===== Material provided =====

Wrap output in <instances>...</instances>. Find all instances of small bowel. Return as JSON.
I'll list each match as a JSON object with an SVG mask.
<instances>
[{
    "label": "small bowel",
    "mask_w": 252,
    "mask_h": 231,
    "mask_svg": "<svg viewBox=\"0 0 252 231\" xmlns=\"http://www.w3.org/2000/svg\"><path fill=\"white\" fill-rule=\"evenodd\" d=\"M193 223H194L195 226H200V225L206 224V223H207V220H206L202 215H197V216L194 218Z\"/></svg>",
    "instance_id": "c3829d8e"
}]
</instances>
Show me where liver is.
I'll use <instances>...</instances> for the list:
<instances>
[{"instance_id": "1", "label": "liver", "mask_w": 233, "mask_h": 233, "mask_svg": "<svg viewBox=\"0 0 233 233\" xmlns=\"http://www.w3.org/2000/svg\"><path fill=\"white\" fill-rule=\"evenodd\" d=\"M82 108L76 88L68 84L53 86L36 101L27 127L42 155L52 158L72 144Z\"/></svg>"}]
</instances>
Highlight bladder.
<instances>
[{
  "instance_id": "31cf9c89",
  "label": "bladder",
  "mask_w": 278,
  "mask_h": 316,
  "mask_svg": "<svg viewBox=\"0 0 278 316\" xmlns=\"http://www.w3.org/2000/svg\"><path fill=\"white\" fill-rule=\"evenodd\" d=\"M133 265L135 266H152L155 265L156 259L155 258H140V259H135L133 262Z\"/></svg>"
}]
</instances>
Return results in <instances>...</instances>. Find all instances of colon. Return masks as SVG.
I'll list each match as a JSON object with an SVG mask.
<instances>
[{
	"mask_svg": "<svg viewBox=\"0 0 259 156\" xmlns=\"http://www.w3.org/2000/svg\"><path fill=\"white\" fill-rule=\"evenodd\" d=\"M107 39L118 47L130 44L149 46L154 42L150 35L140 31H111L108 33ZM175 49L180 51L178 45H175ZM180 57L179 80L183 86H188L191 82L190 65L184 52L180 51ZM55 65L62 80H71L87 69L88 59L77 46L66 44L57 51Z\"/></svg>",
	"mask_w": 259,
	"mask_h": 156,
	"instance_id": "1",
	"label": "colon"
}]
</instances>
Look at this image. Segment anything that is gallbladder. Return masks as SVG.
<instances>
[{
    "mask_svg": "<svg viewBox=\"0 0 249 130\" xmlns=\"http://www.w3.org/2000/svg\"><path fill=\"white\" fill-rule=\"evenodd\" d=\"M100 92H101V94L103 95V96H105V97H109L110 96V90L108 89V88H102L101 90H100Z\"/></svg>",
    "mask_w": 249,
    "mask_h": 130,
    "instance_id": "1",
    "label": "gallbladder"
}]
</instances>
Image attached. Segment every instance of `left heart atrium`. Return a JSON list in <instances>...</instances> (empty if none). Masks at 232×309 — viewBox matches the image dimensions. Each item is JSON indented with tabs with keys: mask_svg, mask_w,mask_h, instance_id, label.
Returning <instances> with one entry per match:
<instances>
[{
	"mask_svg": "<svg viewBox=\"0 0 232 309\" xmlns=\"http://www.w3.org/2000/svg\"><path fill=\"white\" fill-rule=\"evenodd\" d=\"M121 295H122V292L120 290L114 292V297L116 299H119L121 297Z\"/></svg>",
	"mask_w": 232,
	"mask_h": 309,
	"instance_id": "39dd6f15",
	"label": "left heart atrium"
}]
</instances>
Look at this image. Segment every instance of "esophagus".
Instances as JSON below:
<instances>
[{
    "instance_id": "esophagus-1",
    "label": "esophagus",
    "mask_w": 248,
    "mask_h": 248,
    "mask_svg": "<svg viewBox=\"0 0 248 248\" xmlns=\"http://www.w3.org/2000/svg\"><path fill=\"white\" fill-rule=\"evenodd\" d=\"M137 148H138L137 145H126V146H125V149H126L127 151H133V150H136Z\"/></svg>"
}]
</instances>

=====

> [What needs to be done]: Give the lines above as a numbered list, leaving out blank lines, starting with the line containing "Image attached. Segment" and running through the end of the records, both ends included.

> [Response for this exercise]:
1. Image attached. Segment every instance of `left heart atrium`. Return a JSON list in <instances>...</instances> (empty if none). Masks at 232×309 — viewBox matches the image dimensions. Each item is JSON indented with tabs with keys: mask_svg, mask_w,mask_h, instance_id, label.
2. Returning <instances> with one entry per match:
3. <instances>
4. [{
5. 	"mask_svg": "<svg viewBox=\"0 0 232 309\" xmlns=\"http://www.w3.org/2000/svg\"><path fill=\"white\" fill-rule=\"evenodd\" d=\"M121 295H122V292L120 290L114 292V297L116 299H119L121 297Z\"/></svg>",
6. 	"mask_w": 232,
7. 	"mask_h": 309,
8. 	"instance_id": "39dd6f15",
9. 	"label": "left heart atrium"
10. }]
11. </instances>
12. Look at this image. Segment every instance of "esophagus".
13. Instances as JSON below:
14. <instances>
15. [{
16.     "instance_id": "esophagus-1",
17.     "label": "esophagus",
18.     "mask_w": 248,
19.     "mask_h": 248,
20.     "mask_svg": "<svg viewBox=\"0 0 248 248\" xmlns=\"http://www.w3.org/2000/svg\"><path fill=\"white\" fill-rule=\"evenodd\" d=\"M137 148H138L137 145H126V146H125V149H126L127 151H133V150H136Z\"/></svg>"
21. }]
22. </instances>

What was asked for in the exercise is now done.